• _Exercise directions_
Repeat every line of the data exactly; no picture belongs in the copy.

======== Information supplied ========

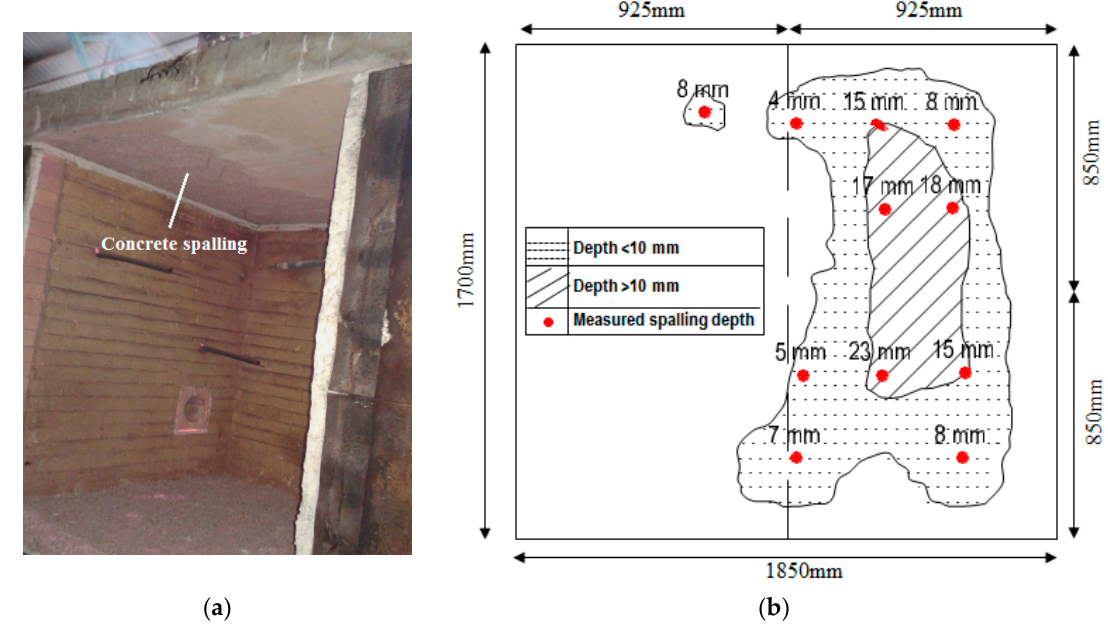
Figure 5. Concrete spalling: ( a ) visual appearance and ( b ) coverage area.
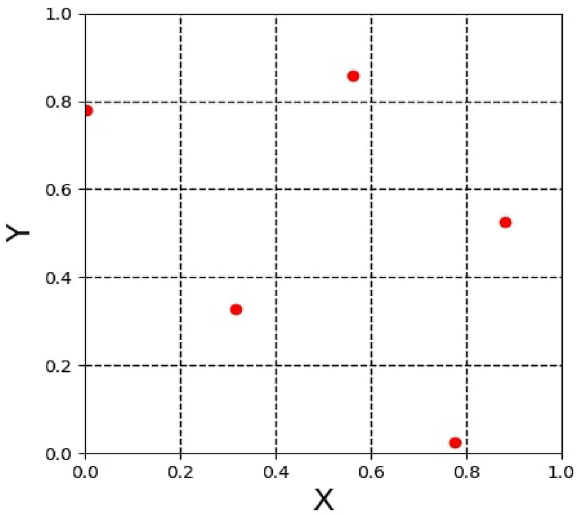
Fig. 2 Visualization of the Latin Hypercube Sampling for dimension n=2. In each row and each column exactly one sample is obtained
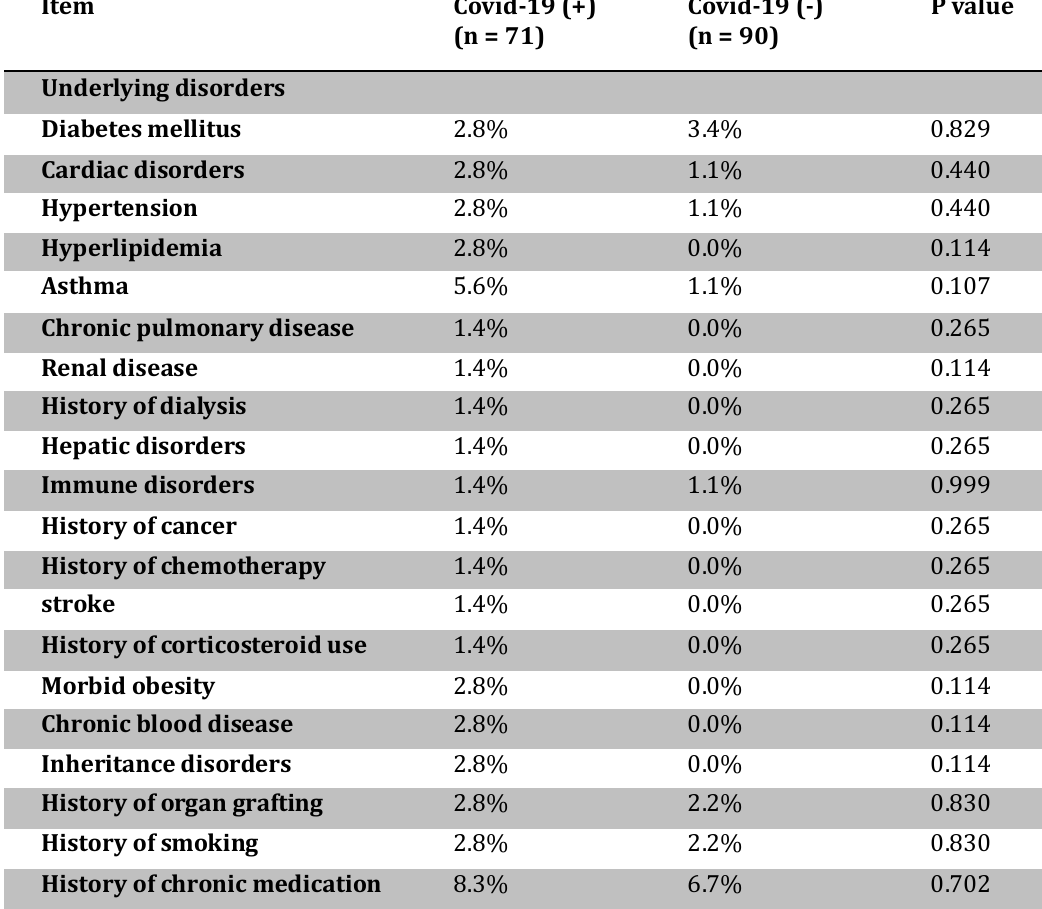
Table 3 : Underlying disorders among personnel with and without Covid-19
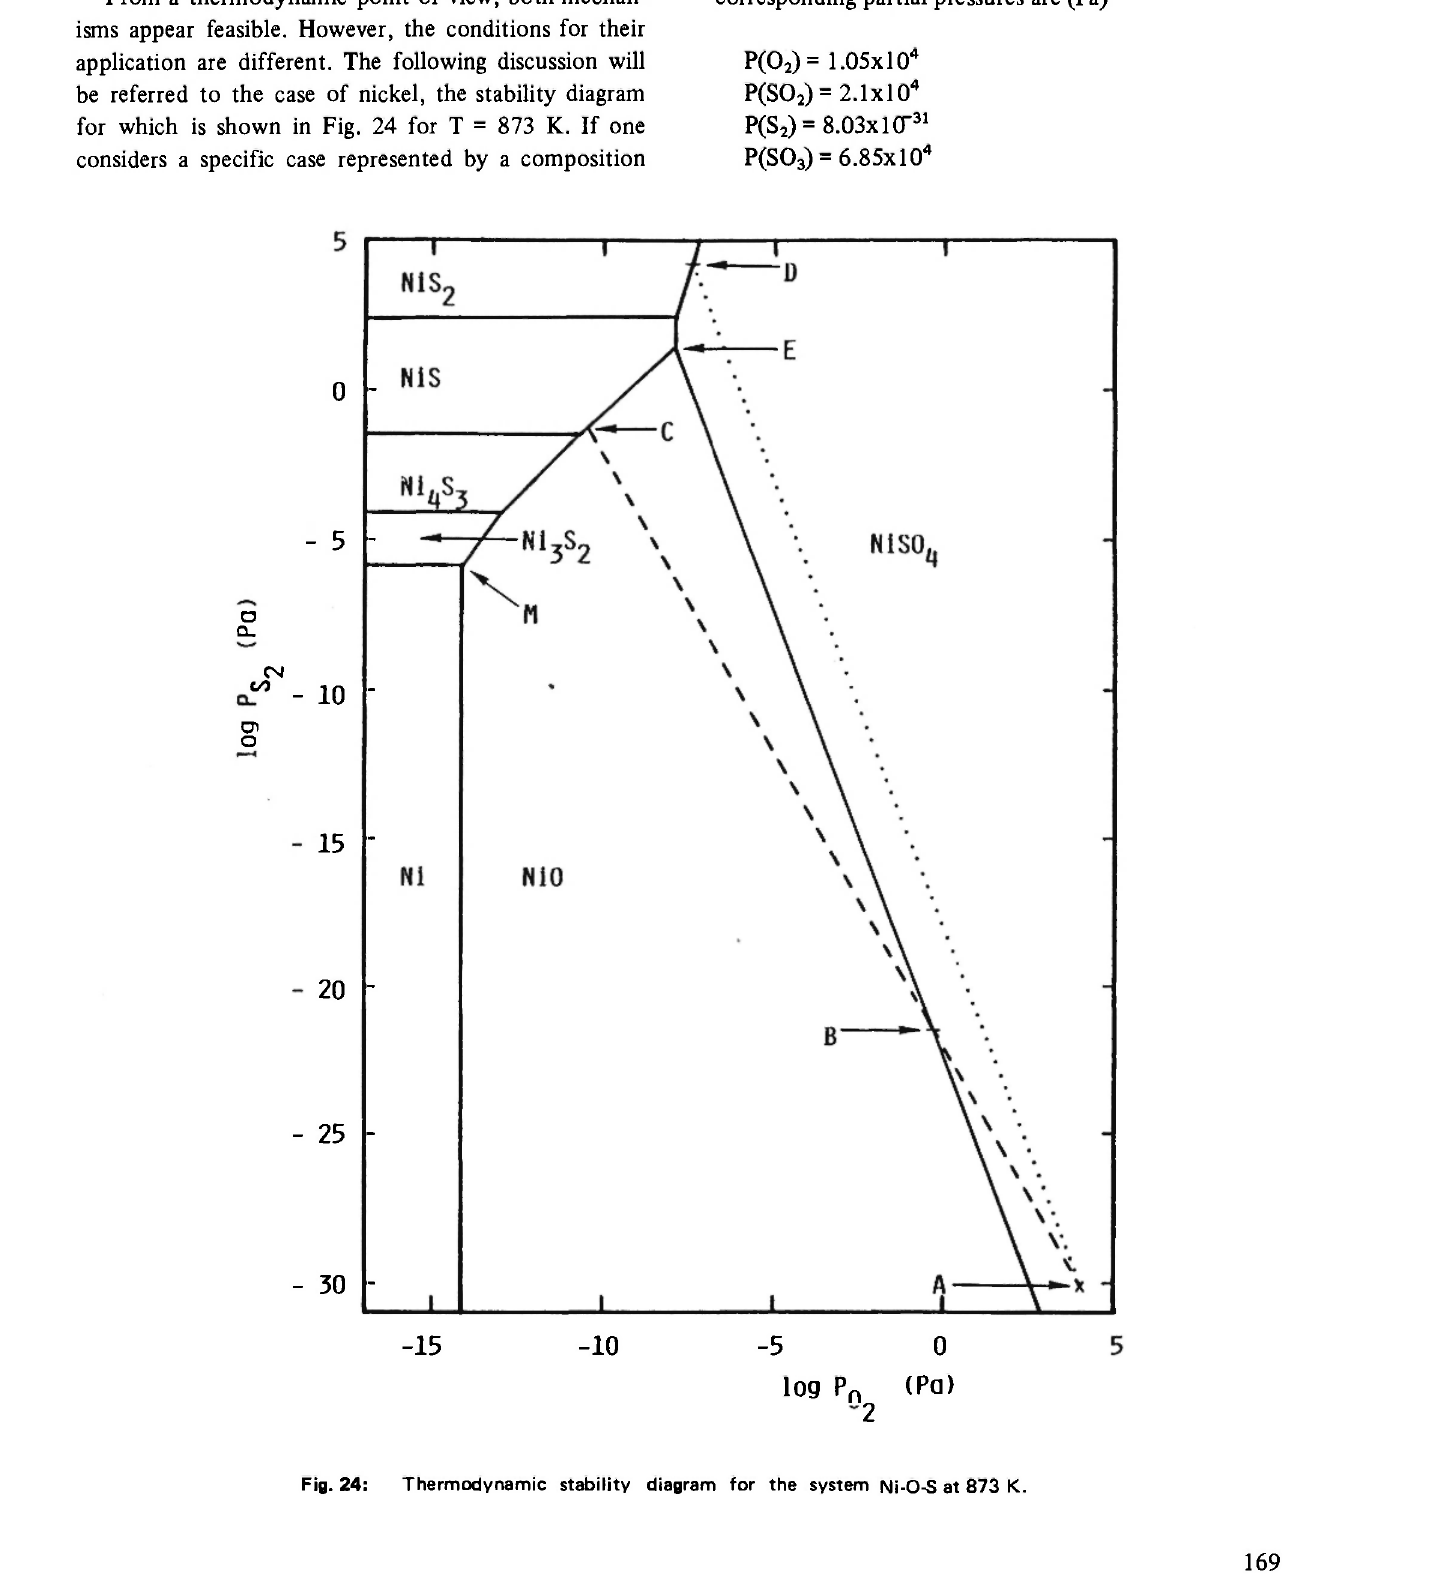
Fig. 24: Thermodynamic stability diagram for the system Nj-O-S at 873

========

• _Exercise output_
Figure 5. Concrete spalling: ( a ) visual appearance and ( b ) coverage area.
Fig. 2 Visualization of the Latin Hypercube Sampling for dimension n=2. In each row and each column exactly one sample is obtained
Table 3 : Underlying disorders among personnel with and without Covid-19
Fig. 24: Thermodynamic stability diagram for the system Nj-O-S at 873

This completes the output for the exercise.